# Programming Assignment 3 - Simple Linear versus Ridge Regression 

Your friend Bob just moved to Boston. He is a real estate agent who is trying to evaluate the prices of houses in the Boston area. He has been using a linear regression model but he wonders if he can improve his accuracy on predicting the prices for new houses. He comes to you for help as he knows that you're an expert in machine learning. 

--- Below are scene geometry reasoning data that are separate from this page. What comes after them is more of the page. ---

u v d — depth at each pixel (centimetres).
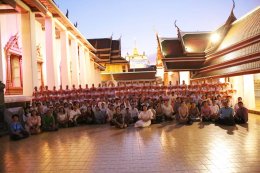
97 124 1591
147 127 1406
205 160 764
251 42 1809
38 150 965
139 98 1769
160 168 709
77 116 1578
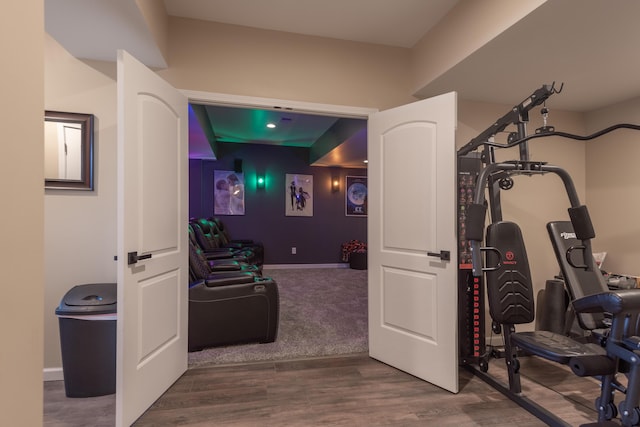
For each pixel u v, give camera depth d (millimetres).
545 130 1911
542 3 1681
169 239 2209
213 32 2559
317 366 2562
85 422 1854
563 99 3045
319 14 2469
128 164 1802
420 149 2373
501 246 2139
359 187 7637
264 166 7180
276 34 2676
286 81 2686
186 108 2428
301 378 2359
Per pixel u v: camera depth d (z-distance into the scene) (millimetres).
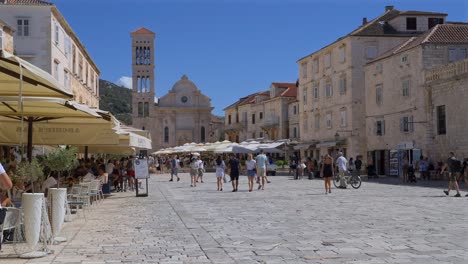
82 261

As a pro, you suggest doing a *polynomial transformation*  to create a more flexible model, and performing ridge regression since having so many features compared to data points increases the variance. 

Bob, however, being a skeptic isn't convinced. He wants you to write a program that illustrates the difference in training and test costs for both linear and ridge regression on the same dataset. Being a good friend, you oblige and hence this assignment :) 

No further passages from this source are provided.